Almost every scaling problem traced back to the database. The most impactful changes:

  • Indexing strategy overhaul. I audited every query using EXPLAIN ANALYZE and added composite indexes for the most common access patterns. This alone dropped average query time from 800ms to under 50ms for the order listing endpoints.
  • Schema normalisation. Some tables had been designed with flexibility in mind (JSON columns for "dynamic" data). I migrated these to proper relational columns with appropriate types and constraints.
  • Connection pooling. We were creating new database connections per request. Implementing connection pooling reduced connection overhead significantly.

API architecture

The original API had grown organically — lots of endpoints doing too many things. I refactored with a focus on:

  • Pagination everywhere. No more returning 10,000 rows in a single response.
  • Response shaping. Different clients needed different data. Instead of sending everything, I implemented field selection to reduce payload sizes.
  • Caching hot data. Meal menus don't change every minute. Adding a cache layer for semi-static data eliminated thousands of unnecessary database hits per day.

The lunch rush problem

Hospitals have extremely predictable usage patterns. 80% of meal orders come in during a 90-minute lunch window. This meant our infrastructure needed to handle peak load that was 10–15x the average.

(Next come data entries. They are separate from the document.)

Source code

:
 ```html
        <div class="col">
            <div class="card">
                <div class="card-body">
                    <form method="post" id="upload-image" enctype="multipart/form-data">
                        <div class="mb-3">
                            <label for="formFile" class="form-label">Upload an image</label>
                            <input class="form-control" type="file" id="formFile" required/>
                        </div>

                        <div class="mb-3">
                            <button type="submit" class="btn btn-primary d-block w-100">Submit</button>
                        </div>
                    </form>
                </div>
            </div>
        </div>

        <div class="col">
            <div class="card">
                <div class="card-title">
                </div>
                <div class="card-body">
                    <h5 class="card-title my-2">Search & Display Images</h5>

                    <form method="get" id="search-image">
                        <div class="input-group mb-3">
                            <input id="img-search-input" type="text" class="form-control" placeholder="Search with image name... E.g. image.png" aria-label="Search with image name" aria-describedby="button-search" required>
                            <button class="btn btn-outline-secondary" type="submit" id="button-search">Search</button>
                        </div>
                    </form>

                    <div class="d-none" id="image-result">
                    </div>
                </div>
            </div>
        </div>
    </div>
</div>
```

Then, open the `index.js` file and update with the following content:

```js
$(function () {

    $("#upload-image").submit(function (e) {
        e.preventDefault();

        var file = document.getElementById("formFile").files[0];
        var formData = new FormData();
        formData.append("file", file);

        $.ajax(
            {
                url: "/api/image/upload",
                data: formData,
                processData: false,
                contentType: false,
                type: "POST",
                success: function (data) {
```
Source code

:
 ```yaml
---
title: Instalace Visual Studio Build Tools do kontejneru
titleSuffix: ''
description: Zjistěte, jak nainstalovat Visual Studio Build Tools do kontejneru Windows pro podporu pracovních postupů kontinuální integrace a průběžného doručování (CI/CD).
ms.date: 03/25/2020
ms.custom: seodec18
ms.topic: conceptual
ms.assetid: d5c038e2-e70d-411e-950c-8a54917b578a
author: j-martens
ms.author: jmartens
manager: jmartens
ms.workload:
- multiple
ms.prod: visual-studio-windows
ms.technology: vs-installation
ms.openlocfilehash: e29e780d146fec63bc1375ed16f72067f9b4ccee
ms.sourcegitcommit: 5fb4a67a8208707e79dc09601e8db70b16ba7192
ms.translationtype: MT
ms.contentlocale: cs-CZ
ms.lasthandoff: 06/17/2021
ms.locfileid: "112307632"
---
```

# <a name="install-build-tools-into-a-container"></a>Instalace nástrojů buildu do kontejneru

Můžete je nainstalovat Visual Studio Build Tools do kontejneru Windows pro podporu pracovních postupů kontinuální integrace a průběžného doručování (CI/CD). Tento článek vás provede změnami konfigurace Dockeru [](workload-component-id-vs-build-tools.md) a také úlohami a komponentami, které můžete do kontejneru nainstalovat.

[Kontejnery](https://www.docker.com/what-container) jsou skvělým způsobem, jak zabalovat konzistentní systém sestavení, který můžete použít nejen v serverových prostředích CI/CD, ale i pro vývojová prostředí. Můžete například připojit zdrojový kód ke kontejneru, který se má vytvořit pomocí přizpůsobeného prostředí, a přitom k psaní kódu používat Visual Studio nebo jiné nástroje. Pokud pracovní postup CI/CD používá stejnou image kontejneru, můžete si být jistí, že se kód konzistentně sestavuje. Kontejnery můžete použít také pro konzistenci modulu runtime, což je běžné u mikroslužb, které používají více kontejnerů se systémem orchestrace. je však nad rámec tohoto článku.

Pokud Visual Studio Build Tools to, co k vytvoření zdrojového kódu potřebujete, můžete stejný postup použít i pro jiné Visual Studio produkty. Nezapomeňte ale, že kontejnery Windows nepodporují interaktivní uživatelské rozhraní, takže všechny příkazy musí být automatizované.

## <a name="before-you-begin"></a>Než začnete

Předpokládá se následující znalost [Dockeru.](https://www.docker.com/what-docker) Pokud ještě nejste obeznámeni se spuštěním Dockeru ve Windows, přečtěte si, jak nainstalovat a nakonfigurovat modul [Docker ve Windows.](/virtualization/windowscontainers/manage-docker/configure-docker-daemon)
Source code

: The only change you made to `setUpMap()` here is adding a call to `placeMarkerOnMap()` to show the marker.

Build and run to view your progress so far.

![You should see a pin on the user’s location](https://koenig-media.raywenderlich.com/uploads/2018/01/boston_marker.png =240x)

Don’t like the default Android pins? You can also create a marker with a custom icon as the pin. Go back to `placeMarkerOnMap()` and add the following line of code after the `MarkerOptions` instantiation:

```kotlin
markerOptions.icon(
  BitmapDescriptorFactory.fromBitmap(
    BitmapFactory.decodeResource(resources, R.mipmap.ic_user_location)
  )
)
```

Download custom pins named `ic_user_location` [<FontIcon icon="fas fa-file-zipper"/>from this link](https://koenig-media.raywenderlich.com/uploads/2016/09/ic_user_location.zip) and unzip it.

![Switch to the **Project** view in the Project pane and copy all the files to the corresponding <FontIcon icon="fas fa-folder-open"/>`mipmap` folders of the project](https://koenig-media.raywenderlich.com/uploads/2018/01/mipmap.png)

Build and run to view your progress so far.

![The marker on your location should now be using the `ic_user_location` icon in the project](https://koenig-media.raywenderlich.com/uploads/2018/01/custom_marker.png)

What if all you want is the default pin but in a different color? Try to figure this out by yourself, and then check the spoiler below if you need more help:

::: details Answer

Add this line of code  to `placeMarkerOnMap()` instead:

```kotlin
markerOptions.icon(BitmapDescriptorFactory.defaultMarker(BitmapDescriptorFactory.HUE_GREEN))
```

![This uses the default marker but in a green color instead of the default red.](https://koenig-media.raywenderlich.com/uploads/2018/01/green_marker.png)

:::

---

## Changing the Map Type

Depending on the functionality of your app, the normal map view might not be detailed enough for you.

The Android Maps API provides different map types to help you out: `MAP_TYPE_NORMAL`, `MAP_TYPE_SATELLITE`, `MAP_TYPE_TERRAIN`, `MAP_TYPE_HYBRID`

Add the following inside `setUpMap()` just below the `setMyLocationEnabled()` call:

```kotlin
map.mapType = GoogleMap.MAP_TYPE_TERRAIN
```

The solution was a combination of request queuing for non-critical operations (logging, notifications) and pre-computing meal availability data before the rush period started.

Monitoring that actually matters

I set up monitoring focused on the metrics that actually predicted problems: API p95 latency, database connection pool saturation, and order queue depth. Generic CPU/memory alerts were too noisy and too late.

What I'd do differently

  • Invest in proper database indexing from day one, not as a retrofit.
  • Build pagination and caching into the API framework, not as afterthoughts.
  • Set up load testing that simulates the lunch rush pattern specifically.